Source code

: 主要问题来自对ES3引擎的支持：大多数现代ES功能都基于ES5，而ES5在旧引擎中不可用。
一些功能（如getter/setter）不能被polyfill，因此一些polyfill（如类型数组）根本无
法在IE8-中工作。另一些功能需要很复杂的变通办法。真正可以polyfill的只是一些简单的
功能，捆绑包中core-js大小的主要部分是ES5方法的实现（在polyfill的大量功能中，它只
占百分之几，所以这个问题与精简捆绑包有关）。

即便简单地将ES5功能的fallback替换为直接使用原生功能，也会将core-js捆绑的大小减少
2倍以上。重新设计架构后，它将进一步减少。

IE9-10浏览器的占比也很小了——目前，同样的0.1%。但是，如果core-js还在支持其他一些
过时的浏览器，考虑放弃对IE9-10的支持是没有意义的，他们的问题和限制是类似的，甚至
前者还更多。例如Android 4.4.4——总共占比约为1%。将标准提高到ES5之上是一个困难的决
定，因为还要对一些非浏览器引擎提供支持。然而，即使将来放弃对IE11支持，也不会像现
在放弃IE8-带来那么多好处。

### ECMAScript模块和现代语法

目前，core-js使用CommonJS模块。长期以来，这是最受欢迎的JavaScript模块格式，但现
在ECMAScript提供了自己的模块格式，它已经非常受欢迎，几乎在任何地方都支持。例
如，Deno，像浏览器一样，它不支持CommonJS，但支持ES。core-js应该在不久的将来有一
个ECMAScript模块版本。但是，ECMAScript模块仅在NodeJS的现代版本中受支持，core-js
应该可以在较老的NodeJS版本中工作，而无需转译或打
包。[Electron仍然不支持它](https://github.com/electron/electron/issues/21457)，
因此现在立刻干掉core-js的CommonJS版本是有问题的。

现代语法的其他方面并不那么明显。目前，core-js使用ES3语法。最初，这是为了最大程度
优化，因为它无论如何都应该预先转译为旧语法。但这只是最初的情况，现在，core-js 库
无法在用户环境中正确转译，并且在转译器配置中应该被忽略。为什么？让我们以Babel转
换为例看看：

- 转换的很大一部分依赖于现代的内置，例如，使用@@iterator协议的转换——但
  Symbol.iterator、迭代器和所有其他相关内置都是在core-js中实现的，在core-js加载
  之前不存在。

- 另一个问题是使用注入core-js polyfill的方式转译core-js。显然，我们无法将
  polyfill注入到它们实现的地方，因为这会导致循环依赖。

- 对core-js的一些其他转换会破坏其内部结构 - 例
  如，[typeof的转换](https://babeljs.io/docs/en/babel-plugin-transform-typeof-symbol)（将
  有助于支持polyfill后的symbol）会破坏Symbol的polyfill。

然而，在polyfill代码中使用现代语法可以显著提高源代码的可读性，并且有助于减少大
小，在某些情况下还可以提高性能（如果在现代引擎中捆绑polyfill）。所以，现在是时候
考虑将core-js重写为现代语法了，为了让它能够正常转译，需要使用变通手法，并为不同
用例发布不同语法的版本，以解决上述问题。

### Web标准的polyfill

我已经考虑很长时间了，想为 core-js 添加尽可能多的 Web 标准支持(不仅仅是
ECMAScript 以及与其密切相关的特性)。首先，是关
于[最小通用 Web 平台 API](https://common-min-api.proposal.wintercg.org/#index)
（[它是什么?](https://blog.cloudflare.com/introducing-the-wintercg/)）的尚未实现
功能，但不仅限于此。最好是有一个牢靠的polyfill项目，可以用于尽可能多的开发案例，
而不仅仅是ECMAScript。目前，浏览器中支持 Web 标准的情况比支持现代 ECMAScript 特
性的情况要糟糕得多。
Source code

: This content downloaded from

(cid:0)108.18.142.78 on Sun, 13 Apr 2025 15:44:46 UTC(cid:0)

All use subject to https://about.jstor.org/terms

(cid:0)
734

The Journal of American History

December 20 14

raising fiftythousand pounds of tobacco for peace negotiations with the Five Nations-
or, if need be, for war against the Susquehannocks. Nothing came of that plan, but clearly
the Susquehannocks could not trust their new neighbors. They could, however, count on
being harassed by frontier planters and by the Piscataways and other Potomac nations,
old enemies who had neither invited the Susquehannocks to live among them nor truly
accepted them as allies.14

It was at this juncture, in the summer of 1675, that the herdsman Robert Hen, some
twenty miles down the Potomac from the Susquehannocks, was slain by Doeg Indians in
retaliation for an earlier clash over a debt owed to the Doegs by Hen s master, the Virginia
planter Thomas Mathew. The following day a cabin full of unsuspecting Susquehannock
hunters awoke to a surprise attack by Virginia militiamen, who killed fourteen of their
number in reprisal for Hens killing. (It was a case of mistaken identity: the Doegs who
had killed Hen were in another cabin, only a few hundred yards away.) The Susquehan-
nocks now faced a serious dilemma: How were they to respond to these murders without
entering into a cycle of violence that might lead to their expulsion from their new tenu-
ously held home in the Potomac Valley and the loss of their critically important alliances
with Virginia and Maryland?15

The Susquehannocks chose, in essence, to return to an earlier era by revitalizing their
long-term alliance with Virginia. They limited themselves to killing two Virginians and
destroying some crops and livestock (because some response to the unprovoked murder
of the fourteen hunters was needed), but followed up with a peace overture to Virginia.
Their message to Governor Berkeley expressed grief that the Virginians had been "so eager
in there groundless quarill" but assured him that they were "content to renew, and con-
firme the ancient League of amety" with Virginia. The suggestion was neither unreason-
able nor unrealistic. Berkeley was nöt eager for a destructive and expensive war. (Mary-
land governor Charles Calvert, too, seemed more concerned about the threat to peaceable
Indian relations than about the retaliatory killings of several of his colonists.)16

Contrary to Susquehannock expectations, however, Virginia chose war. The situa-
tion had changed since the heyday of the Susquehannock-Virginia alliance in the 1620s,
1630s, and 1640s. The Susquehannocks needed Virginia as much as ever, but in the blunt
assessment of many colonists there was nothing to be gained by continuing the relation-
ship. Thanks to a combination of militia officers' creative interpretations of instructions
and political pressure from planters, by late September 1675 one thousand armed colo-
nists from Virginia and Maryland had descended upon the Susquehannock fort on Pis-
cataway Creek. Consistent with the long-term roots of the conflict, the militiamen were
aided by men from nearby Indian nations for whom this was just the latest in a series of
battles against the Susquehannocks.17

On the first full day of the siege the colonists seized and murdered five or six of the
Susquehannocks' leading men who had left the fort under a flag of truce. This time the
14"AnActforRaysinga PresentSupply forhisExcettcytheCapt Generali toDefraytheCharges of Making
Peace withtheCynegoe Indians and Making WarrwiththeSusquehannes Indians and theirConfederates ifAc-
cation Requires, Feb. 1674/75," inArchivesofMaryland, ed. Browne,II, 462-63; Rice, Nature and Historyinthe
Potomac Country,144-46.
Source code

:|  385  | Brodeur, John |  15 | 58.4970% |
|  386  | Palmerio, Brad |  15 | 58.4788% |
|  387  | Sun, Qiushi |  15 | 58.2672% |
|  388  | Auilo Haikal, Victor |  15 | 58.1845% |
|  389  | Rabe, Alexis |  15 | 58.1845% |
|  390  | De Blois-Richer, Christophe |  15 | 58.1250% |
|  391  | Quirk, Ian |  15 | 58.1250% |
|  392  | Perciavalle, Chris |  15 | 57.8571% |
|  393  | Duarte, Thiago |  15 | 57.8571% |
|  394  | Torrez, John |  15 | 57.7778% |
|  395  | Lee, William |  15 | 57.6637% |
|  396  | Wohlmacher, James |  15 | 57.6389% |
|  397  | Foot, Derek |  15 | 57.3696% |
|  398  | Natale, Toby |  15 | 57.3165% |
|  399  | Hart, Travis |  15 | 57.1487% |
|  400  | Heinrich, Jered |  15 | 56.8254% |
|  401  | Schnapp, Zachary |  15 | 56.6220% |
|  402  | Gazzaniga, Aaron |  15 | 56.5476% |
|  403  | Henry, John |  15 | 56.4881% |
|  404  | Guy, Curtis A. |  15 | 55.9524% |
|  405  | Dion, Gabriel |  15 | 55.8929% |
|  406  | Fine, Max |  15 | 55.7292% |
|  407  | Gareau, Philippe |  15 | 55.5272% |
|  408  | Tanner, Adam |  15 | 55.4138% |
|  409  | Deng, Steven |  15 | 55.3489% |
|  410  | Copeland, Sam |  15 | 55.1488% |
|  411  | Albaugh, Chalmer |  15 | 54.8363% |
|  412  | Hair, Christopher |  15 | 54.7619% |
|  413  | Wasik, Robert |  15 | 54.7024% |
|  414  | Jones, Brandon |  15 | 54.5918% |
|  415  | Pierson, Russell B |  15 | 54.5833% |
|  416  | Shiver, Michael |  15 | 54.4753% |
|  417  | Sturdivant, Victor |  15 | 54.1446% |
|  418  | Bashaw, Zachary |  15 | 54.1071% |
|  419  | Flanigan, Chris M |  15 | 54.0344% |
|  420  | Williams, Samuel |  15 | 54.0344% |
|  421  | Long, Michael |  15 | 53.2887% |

• WHAT THIS TASK INVOLVES
For the lines above, output exactly those from the line containing "planter Thomas Mathew." through the line containing "land governor Charles", and skip the others.

• SOLUTION FOR THIS PROBLEM
planter Thomas Mathew. The following day a cabin full of unsuspecting Susquehannock
hunters awoke to a surprise attack by Virginia militiamen, who killed fourteen of their
number in reprisal for Hens killing. (It was a case of mistaken identity: the Doegs who
had killed Hen were in another cabin, only a few hundred yards away.) The Susquehan-
nocks now faced a serious dilemma: How were they to respond to these murders without
entering into a cycle of violence that might lead to their expulsion from their new tenu-
ously held home in the Potomac Valley and the loss of their critically important alliances
with Virginia and Maryland?15

The Susquehannocks chose, in essence, to return to an earlier era by revitalizing their
long-term alliance with Virginia. They limited themselves to killing two Virginians and
destroying some crops and livestock (because some response to the unprovoked murder
of the fourteen hunters was needed), but followed up with a peace overture to Virginia.
Their message to Governor Berkeley expressed grief that the Virginians had been "so eager
in there groundless quarill" but assured him that they were "content to renew, and con-
firme the ancient League of amety" with Virginia. The suggestion was neither unreason-
able nor unrealistic. Berkeley was nöt eager for a destructive and expensive war. (Mary-
land governor Charles Calvert, too, seemed more concerned about the threat to peaceable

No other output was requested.